As the world has gotten more political, politicized and volatile, all the answers are not as simple as they seem. And statements on almost every subject matter need to be well thought out, including those we believe are to our internal teams. Any statement is quickly a public statement and can create immediate support or just as easily escalate to division and strife. This can impact reputation, sales, employee morale and retention, recruitment – even stock price valuation and selloff.
Today’s executives are asked how they feel about political topics and candidates, controversial Supreme Court decisions, laws, healthcare matters, and heated social topics and public activism on matters such as Roe vs Wade, policing reform, gun control and safety, reproductive rights/contraception, COVID-19 or other vaccination / employer mandates, sexual harassment/#metoo, diversity issues, LGBTQ+ rights, racial equality / hate crimes, privacy, the War in Ukraine/position on Russia, gender equality, elections and voting rights, human rights, healthcare access, immigration, housing insecurity response, and other sensitive topics. Different constituents look at a company or organization’s stance through various lenses, including DEI and ESG, as well as how good of an employer and corporate citizen the company is.

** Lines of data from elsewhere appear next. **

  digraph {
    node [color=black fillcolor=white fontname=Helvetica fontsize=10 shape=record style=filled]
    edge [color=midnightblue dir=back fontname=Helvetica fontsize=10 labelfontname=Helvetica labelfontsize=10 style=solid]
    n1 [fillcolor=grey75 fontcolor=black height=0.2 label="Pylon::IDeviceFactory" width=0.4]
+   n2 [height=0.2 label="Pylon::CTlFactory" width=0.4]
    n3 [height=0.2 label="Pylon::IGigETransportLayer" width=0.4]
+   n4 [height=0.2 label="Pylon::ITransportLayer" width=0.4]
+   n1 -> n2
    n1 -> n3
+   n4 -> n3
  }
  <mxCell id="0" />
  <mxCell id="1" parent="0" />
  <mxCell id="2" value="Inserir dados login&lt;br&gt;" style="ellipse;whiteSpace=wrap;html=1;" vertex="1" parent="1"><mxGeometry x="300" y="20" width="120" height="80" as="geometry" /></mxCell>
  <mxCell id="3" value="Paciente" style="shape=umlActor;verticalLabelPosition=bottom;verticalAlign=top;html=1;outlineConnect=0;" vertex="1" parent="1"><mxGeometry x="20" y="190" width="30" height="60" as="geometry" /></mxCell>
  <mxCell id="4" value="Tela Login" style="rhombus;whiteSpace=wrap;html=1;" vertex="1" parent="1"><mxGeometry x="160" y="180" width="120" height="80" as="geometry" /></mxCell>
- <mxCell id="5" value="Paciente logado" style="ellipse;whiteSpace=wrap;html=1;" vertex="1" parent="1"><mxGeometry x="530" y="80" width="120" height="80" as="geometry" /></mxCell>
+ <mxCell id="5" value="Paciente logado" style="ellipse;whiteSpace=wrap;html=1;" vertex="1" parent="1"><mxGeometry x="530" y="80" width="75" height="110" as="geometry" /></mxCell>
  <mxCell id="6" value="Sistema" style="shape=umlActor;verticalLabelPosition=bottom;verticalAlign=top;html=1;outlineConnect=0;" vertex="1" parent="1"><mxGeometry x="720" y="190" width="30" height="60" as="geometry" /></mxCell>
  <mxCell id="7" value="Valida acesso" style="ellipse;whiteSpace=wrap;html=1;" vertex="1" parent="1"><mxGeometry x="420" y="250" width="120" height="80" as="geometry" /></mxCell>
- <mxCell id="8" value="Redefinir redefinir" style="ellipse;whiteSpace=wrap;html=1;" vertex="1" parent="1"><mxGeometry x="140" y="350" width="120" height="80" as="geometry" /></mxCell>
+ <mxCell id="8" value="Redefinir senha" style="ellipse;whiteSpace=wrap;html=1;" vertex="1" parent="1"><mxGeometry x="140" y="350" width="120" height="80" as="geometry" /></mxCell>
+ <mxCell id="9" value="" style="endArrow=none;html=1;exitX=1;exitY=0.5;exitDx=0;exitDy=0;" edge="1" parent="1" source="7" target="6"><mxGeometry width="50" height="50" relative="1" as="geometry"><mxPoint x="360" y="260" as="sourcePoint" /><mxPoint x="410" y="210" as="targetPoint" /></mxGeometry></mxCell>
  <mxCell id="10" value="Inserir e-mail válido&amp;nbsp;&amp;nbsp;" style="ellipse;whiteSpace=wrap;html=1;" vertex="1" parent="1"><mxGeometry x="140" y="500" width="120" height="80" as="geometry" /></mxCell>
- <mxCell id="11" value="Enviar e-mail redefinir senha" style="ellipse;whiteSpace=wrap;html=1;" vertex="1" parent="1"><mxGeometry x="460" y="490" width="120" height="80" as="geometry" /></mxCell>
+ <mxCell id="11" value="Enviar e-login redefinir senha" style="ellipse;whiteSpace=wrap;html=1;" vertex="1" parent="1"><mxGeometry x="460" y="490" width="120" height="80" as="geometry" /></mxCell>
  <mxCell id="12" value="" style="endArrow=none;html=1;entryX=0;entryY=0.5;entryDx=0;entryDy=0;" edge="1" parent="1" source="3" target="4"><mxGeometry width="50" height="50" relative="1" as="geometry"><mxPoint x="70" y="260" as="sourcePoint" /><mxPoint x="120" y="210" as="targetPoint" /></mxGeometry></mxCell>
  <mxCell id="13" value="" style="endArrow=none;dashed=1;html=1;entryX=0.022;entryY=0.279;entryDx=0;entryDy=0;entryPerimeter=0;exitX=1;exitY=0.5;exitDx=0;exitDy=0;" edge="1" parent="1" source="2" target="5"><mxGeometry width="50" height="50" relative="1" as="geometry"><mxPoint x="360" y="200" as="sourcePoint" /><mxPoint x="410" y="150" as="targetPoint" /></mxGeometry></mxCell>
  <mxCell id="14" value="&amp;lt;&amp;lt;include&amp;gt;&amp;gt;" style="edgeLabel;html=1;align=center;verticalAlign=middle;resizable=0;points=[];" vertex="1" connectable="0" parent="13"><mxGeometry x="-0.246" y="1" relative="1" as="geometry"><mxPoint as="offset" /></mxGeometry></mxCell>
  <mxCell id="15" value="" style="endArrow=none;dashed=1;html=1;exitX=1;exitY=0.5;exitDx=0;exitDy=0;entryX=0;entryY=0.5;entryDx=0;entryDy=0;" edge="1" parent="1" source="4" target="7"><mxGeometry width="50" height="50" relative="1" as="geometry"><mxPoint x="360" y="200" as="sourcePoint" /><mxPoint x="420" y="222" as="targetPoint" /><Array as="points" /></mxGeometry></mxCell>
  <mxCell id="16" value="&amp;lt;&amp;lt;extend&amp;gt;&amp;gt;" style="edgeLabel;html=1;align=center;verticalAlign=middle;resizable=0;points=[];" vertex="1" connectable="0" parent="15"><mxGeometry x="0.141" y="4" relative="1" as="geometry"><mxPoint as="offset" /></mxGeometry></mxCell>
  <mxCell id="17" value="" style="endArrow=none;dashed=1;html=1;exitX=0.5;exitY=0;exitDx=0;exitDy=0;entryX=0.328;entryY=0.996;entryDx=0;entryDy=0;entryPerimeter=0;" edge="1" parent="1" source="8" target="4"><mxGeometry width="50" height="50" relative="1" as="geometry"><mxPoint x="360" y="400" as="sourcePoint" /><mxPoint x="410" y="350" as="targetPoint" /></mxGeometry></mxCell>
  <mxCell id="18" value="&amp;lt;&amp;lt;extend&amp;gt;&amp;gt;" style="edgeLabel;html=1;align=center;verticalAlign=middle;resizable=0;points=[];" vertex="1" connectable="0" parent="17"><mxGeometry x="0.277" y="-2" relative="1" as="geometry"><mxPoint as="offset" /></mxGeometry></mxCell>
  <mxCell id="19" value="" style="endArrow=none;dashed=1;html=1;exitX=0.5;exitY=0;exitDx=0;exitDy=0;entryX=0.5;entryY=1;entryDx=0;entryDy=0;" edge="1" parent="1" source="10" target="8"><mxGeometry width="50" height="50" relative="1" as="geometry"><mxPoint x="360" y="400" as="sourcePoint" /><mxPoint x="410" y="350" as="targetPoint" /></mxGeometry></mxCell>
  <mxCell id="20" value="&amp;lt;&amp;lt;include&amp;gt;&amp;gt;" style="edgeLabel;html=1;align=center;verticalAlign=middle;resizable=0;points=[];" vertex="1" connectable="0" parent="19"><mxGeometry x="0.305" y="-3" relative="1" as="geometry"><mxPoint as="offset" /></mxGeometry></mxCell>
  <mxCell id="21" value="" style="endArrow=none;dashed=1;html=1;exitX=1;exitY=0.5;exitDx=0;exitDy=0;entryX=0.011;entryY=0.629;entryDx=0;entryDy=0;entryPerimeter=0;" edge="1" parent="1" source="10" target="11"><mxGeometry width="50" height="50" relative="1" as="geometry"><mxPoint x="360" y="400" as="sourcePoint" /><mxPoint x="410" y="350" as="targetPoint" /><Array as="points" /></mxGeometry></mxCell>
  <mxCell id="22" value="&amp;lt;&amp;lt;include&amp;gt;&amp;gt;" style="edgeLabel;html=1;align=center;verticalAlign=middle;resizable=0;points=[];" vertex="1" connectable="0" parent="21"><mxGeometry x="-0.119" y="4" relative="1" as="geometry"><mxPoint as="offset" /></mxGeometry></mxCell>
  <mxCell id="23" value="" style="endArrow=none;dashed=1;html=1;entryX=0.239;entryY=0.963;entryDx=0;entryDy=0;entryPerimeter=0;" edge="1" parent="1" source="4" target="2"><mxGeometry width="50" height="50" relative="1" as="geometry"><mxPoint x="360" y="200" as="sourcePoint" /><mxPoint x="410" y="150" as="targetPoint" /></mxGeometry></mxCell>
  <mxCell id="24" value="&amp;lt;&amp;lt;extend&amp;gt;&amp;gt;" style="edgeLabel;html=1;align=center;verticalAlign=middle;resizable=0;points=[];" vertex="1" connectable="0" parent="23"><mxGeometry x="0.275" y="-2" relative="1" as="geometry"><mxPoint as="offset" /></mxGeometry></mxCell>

According to The Conference Board, only 15-30 percent of companies responded to any of the items above. The highest response rates (61%, 44 and 40% respectively) were around racial equality, LGBTQ+ rights, and COVID-19 vaccination.

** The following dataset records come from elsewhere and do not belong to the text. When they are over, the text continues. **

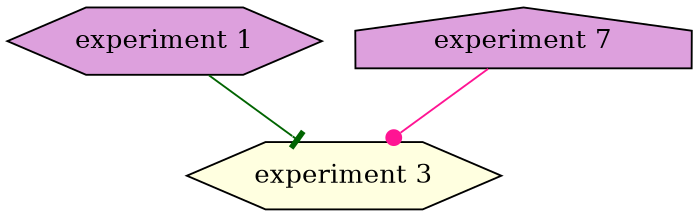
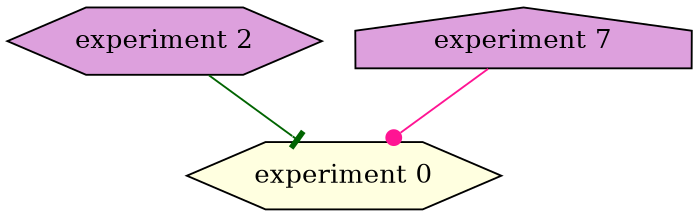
  digraph {
    node [fillcolor=plum shape=hexagon style=filled]
-   n1 [label="experiment 1"]
-   n2 [fillcolor=lightyellow label="experiment 3"]
+   n1 [label="experiment 2"]
+   n2 [fillcolor=lightyellow label="experiment 0"]
    n3 [label="experiment 7" shape=house]
    n1 -> n2 [arrowhead=tee color=darkgreen]
    n3 -> n2 [arrowhead=dot color=deeppink]
  }
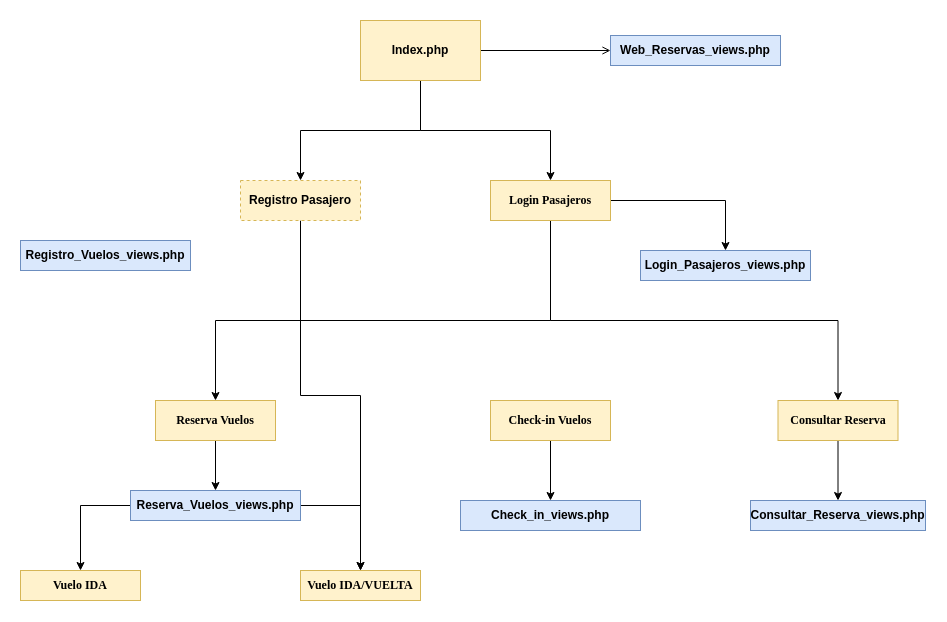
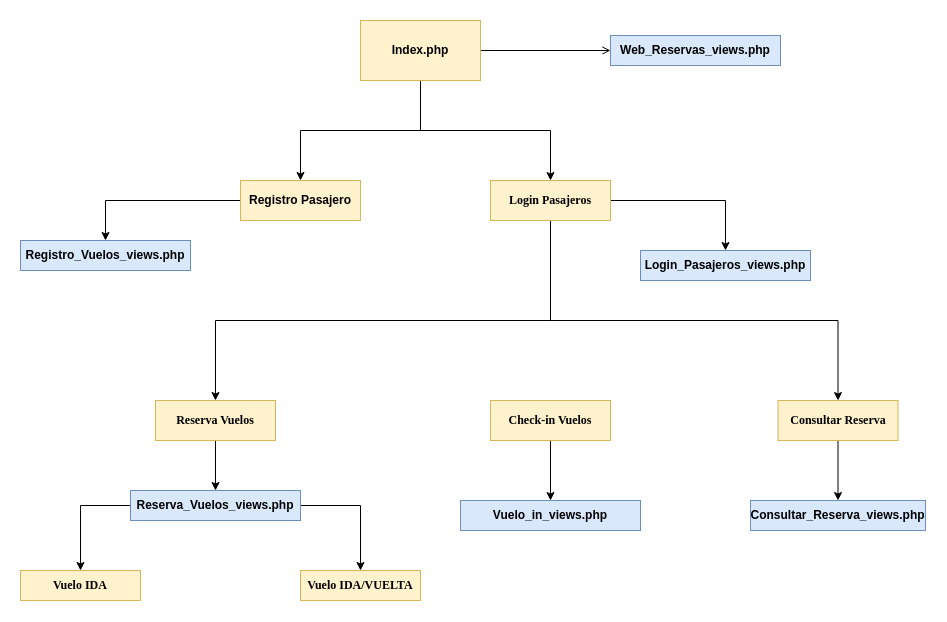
  <mxCell id="0" />
  <mxCell id="1" parent="0" />
- <mxCell id="2" style="edgeStyle=orthogonalEdgeStyle;rounded=0;orthogonalLoop=1;jettySize=auto;html=1;" edge="1" parent="1" source="3" target="27"><mxGeometry relative="1" as="geometry" /></mxCell>
- <mxCell id="3" value="&lt;b&gt;Registro Pasajero&lt;/b&gt;" style="rounded=0;whiteSpace=wrap;html=1;fillColor=#fff2cc;strokeColor=#d6b656;dashed=1;" vertex="1" parent="1"><mxGeometry x="240" y="180" width="120" height="40" as="geometry" /></mxCell>
+ <mxCell id="2" style="edgeStyle=orthogonalEdgeStyle;rounded=0;orthogonalLoop=1;jettySize=auto;html=1;" edge="1" parent="1" source="3" target="23"><mxGeometry relative="1" as="geometry" /></mxCell>
+ <mxCell id="3" value="&lt;b&gt;Registro Pasajero&lt;/b&gt;" style="rounded=0;whiteSpace=wrap;html=1;fillColor=#fff2cc;strokeColor=#d6b656;" vertex="1" parent="1"><mxGeometry x="240" y="180" width="120" height="40" as="geometry" /></mxCell>
  <mxCell id="4" style="edgeStyle=orthogonalEdgeStyle;rounded=0;orthogonalLoop=1;jettySize=auto;html=1;entryX=0.5;entryY=0;entryDx=0;entryDy=0;" edge="1" parent="1" source="7" target="15"><mxGeometry relative="1" as="geometry"><Array as="points"><mxPoint x="550" y="320" /><mxPoint x="838" y="320" /></Array></mxGeometry></mxCell>
  <mxCell id="5" style="edgeStyle=orthogonalEdgeStyle;rounded=0;orthogonalLoop=1;jettySize=auto;html=1;" edge="1" parent="1" source="7" target="17"><mxGeometry relative="1" as="geometry"><Array as="points"><mxPoint x="550" y="320" /><mxPoint x="215" y="320" /></Array></mxGeometry></mxCell>
  <mxCell id="6" style="edgeStyle=orthogonalEdgeStyle;rounded=0;orthogonalLoop=1;jettySize=auto;html=1;" edge="1" parent="1" source="7" target="24"><mxGeometry relative="1" as="geometry" /></mxCell>
  <mxCell id="7" value="&lt;b&gt;&lt;font face=&quot;Tahoma&quot;&gt;Login Pasajeros&lt;/font&gt;&lt;/b&gt;" style="rounded=0;whiteSpace=wrap;html=1;fillColor=#fff2cc;strokeColor=#d6b656;" vertex="1" parent="1"><mxGeometry x="490" y="180" width="120" height="40" as="geometry" /></mxCell>
  <mxCell id="8" style="edgeStyle=orthogonalEdgeStyle;rounded=0;orthogonalLoop=1;jettySize=auto;html=1;" edge="1" parent="1" source="11" target="3"><mxGeometry relative="1" as="geometry" /></mxCell>
  <mxCell id="9" style="edgeStyle=orthogonalEdgeStyle;rounded=0;orthogonalLoop=1;jettySize=auto;html=1;entryX=0.5;entryY=0;entryDx=0;entryDy=0;" edge="1" parent="1" source="11" target="7"><mxGeometry relative="1" as="geometry"><Array as="points"><mxPoint x="420" y="130" /><mxPoint x="550" y="130" /></Array></mxGeometry></mxCell>
  <mxCell id="10" style="edgeStyle=orthogonalEdgeStyle;rounded=0;orthogonalLoop=1;jettySize=auto;html=1;endArrow=open;" edge="1" parent="1" source="11" target="25"><mxGeometry relative="1" as="geometry" /></mxCell>
  <mxCell id="11" value="&lt;b&gt;Index.php&lt;/b&gt;" style="rounded=0;whiteSpace=wrap;html=1;fillColor=#fff2cc;strokeColor=#d6b656;" vertex="1" parent="1"><mxGeometry x="360" y="20" width="120" height="60" as="geometry" /></mxCell>
  <mxCell id="12" style="edgeStyle=orthogonalEdgeStyle;rounded=0;orthogonalLoop=1;jettySize=auto;html=1;" edge="1" parent="1" source="13" target="21"><mxGeometry relative="1" as="geometry" /></mxCell>
  <mxCell id="13" value="&lt;b&gt;&lt;font face=&quot;Tahoma&quot;&gt;Check-in Vuelos&lt;/font&gt;&lt;/b&gt;" style="rounded=0;whiteSpace=wrap;html=1;fillColor=#fff2cc;strokeColor=#d6b656;" vertex="1" parent="1"><mxGeometry x="490" y="400" width="120" height="40" as="geometry" /></mxCell>
  <mxCell id="14" style="edgeStyle=orthogonalEdgeStyle;rounded=0;orthogonalLoop=1;jettySize=auto;html=1;" edge="1" parent="1" source="15" target="22"><mxGeometry relative="1" as="geometry" /></mxCell>
  <mxCell id="15" value="&lt;b&gt;&lt;font face=&quot;Tahoma&quot;&gt;Consultar Reserva&lt;/font&gt;&lt;/b&gt;" style="rounded=0;whiteSpace=wrap;html=1;fillColor=#fff2cc;strokeColor=#d6b656;" vertex="1" parent="1"><mxGeometry x="777.5" y="400" width="120" height="40" as="geometry" /></mxCell>
  <mxCell id="16" style="edgeStyle=orthogonalEdgeStyle;rounded=0;orthogonalLoop=1;jettySize=auto;html=1;" edge="1" parent="1" source="17" target="20"><mxGeometry relative="1" as="geometry" /></mxCell>
  <mxCell id="17" value="&lt;b&gt;&lt;font face=&quot;Tahoma&quot;&gt;Reserva Vuelos&lt;/font&gt;&lt;/b&gt;" style="rounded=0;whiteSpace=wrap;html=1;fillColor=#fff2cc;strokeColor=#d6b656;" vertex="1" parent="1"><mxGeometry x="155" y="400" width="120" height="40" as="geometry" /></mxCell>
  <mxCell id="18" style="edgeStyle=orthogonalEdgeStyle;rounded=0;orthogonalLoop=1;jettySize=auto;html=1;entryX=0.5;entryY=0;entryDx=0;entryDy=0;" edge="1" parent="1" source="20" target="26"><mxGeometry relative="1" as="geometry"><Array as="points"><mxPoint x="80" y="505" /></Array></mxGeometry></mxCell>
  <mxCell id="19" style="edgeStyle=orthogonalEdgeStyle;rounded=0;orthogonalLoop=1;jettySize=auto;html=1;entryX=0.5;entryY=0;entryDx=0;entryDy=0;" edge="1" parent="1" source="20" target="27"><mxGeometry relative="1" as="geometry"><Array as="points"><mxPoint x="360" y="505" /></Array></mxGeometry></mxCell>
  <mxCell id="20" value="&lt;b&gt;Reserva_Vuelos_views.php&lt;/b&gt;" style="rounded=0;whiteSpace=wrap;html=1;fillColor=#dae8fc;strokeColor=#6c8ebf;" vertex="1" parent="1"><mxGeometry x="130" y="490" width="170" height="30" as="geometry" /></mxCell>
- <mxCell id="21" value="&lt;b&gt;Check_in_views.php&lt;/b&gt;" style="rounded=0;whiteSpace=wrap;html=1;fillColor=#dae8fc;strokeColor=#6c8ebf;" vertex="1" parent="1"><mxGeometry x="460" y="500" width="180" height="30" as="geometry" /></mxCell>
+ <mxCell id="21" value="&lt;b&gt;Vuelo_in_views.php&lt;/b&gt;" style="rounded=0;whiteSpace=wrap;html=1;fillColor=#dae8fc;strokeColor=#6c8ebf;" vertex="1" parent="1"><mxGeometry x="460" y="500" width="180" height="30" as="geometry" /></mxCell>
  <mxCell id="22" value="&lt;b&gt;Consultar_Reserva_views.php&lt;/b&gt;" style="rounded=0;whiteSpace=wrap;html=1;fillColor=#dae8fc;strokeColor=#6c8ebf;" vertex="1" parent="1"><mxGeometry x="750" y="500" width="175" height="30" as="geometry" /></mxCell>
  <mxCell id="23" value="&lt;b&gt;Registro_Vuelos_views.php&lt;/b&gt;" style="rounded=0;whiteSpace=wrap;html=1;fillColor=#dae8fc;strokeColor=#6c8ebf;" vertex="1" parent="1"><mxGeometry x="20" y="240" width="170" height="30" as="geometry" /></mxCell>
  <mxCell id="24" value="&lt;b&gt;Login_Pasajeros_views.php&lt;/b&gt;" style="rounded=0;whiteSpace=wrap;html=1;fillColor=#dae8fc;strokeColor=#6c8ebf;" vertex="1" parent="1"><mxGeometry x="640" y="250" width="170" height="30" as="geometry" /></mxCell>
  <mxCell id="25" value="&lt;b&gt;Web_Reservas_views.php&lt;/b&gt;" style="rounded=0;whiteSpace=wrap;html=1;fillColor=#dae8fc;strokeColor=#6c8ebf;" vertex="1" parent="1"><mxGeometry x="610" y="35" width="170" height="30" as="geometry" /></mxCell>
  <mxCell id="26" value="&lt;font face=&quot;Tahoma&quot;&gt;&lt;b&gt;Vuelo IDA&lt;/b&gt;&lt;/font&gt;" style="rounded=0;whiteSpace=wrap;html=1;fillColor=#fff2cc;strokeColor=#d6b656;" vertex="1" parent="1"><mxGeometry x="20" y="570" width="120" height="30" as="geometry" /></mxCell>
  <mxCell id="27" value="&lt;font face=&quot;Tahoma&quot;&gt;&lt;b&gt;Vuelo IDA/VUELTA&lt;/b&gt;&lt;/font&gt;" style="rounded=0;whiteSpace=wrap;html=1;fillColor=#fff2cc;strokeColor=#d6b656;" vertex="1" parent="1"><mxGeometry x="300" y="570" width="120" height="30" as="geometry" /></mxCell>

Questions to Ask Before Issuing a Statement on a Controversial Topic
When asked to make a statement or have a POV on any topic, the framework that we need to discuss with our CEOs or our client communications leaders and CEOs includes the following:
- Does the topic you want to address align with our organization’s mission and values?

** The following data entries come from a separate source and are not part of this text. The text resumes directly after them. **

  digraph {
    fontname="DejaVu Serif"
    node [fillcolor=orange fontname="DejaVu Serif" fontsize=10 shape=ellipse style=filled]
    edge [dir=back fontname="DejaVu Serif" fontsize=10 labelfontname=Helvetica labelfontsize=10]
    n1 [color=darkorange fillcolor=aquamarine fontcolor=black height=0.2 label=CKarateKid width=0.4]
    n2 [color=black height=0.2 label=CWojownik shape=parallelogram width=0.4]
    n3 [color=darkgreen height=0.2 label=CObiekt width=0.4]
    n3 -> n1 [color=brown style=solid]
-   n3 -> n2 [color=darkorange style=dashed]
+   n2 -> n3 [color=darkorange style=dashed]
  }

- Who is the audience you want to hear your statement, and how will your comments be felt by this audience and all other key stakeholders essential to your organization?
- Do you have business strategies, HR policies or actions in place that support the stance of your statement?
- Can you meaningfully influence the issue?
- What makes the timing of a statement urgent now?
- What are the downsides of making a statement? Are the risks too great? What is the very best upside?
- Are the sentiments that of the company/executive suite/board or a sole senior leader?
- If you are giving support to an issue – in what way is that connected to or felt within in the organization – HR policies, employee engagement or resource groups, employee benefits, employee volunteerism, corporate giving, product or service offering, other?
- Who is the most appropriate spokesperson to deliver this message to set the right tone and impact?
Tools to Create an Expert Communications Function able to Respond to Controversial Issues
- Develop a clear process and set of guidelines and criteria that help your company decide whether, when and how to respond
- Stay ahead of issues that matter to your customers and employees
- Stay close to how your leadership, board, and employees feel about these issues vs. responding to them in a heated moment or hurry without background or context
- Regularly monitor what your peers and aspirational brands are doing and saying about topics you support or on which you plan to comment
- Develop holding statements in advance on controversial issues that quickly can be finalized when a response is required rather than starting message development when time is critical and stress is high
- Run statements through a pre-selected workgroup of trusted employees from all facets of the business to provide real-time response; optimize as needed before finalizing and disseminating
Tips to Consider when Developing Statements on Controversial Topics
- Timing is key but greatest risk is going first and last among corporate responses to a topic
- Avoid making any statements that don’t align with your business or employee sentiment; it is not easy to retract something once it is communicated
- Remember that words need to be backed up by action from your leadership team and company; a statement is hollow without action and can hurt your credibility, reputation, and sales
- Develop a couple of key messages and proof points as the foundation for any statements or soundbites – and deliver them consistently across spokespersons and vehicles
- Set your employee, media and social media communications strategies before releasing any statement on a controversial issue or topic, ensuring your leadership and board are privy and prepared and employees hear the statement before it is communicated externally
- Always remember a CEO or company’s job is to reflect the viewpoint of its two most important stakeholder groups — employees and shareholders – as opposed to one individual’s POV
When responding to issues or mounting pressure, keep all your key stakeholders in mind, and carefully think through how the response supports your mission, values, corporate culture, product/service offering and how your words will be supported by meaningful actions.